I am glad you enjoyed it. 😀
Looks awesome, what brand of italian sausage did you use hot or mild? I can’t say I’ve ever seen beef sausages. Thanks.Beth
I got them from my butcher at Perry’s Food Store in Tulsa, OK. I got mild sausages.
No no no, this is not how we do this. I demand a repost and with red onion and fresh basil this time. Don’t make me come over there and spank you 🙂
I know! I know! I especially jacked it up by not paying attention to when the basil went in. *bowing* I’m not worthy! I’m not worthy!……LOL
Stacey Snacks says
Your photos are so terrific.
I saw this on Dutch Girl’s blog……I love roasted cherry tomatoes w/ a splash of balsamic over pasta……maybe I will add some sausages next time.
PS I will remember to text you, never leave a voicemail (I am the same way! I don’t even listen to voicemail anymore!)
Fearless Kitchen says
This looks great – the flavors work so well together! With regards to your kitchen temperature problem: My grandmother, who disdained air conditioning her whole life as “fancy stuff we don’t need,” had fans in the two windows in the kitchen. When she wanted to get hot air out of the kitchen, she’d turn them around. I kid you not. It worked.

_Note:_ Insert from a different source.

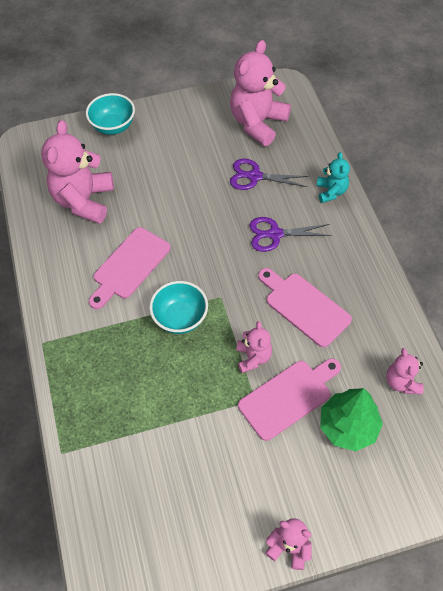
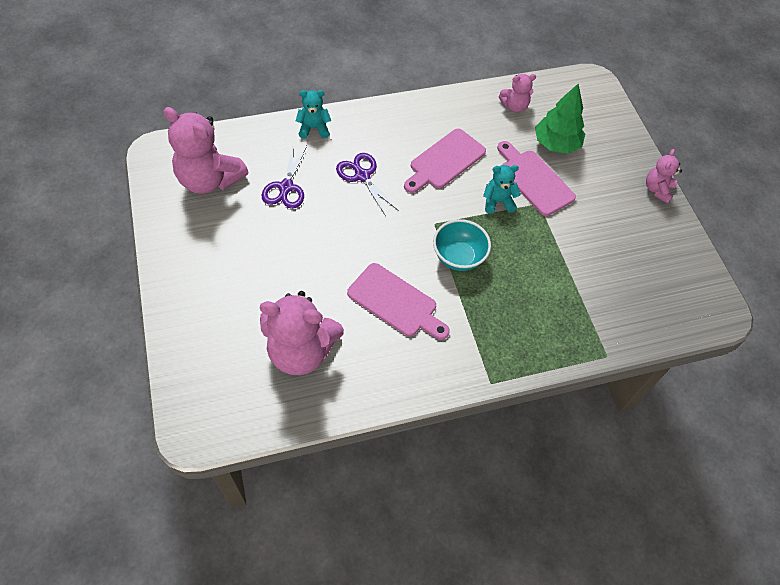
camera: 95 degrees left, 0 degrees up
(113, 126) = (185, 324): turquoise bowl -> none
(253, 357) = (498, 202): pink teddy bear -> turquoise teddy bear
(275, 234) = (362, 176): purple scissors -> purple scissors turned 150 degrees clockwise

Hi! This looks delish – thanks for sharing! You don’t mention where you use the Balsamic — I assume you toss the tomatoes in it before tucking them into the sausages? Or drizzle Balsamic across the tomatoes/sausages before popping the pan back in the oven for the final time?
Thanks for the heads up. Fixed. Can’t believe I forgot that. :\
Angie's Recipes says
This is really awesome! btw, I like your measuring spoon. very special.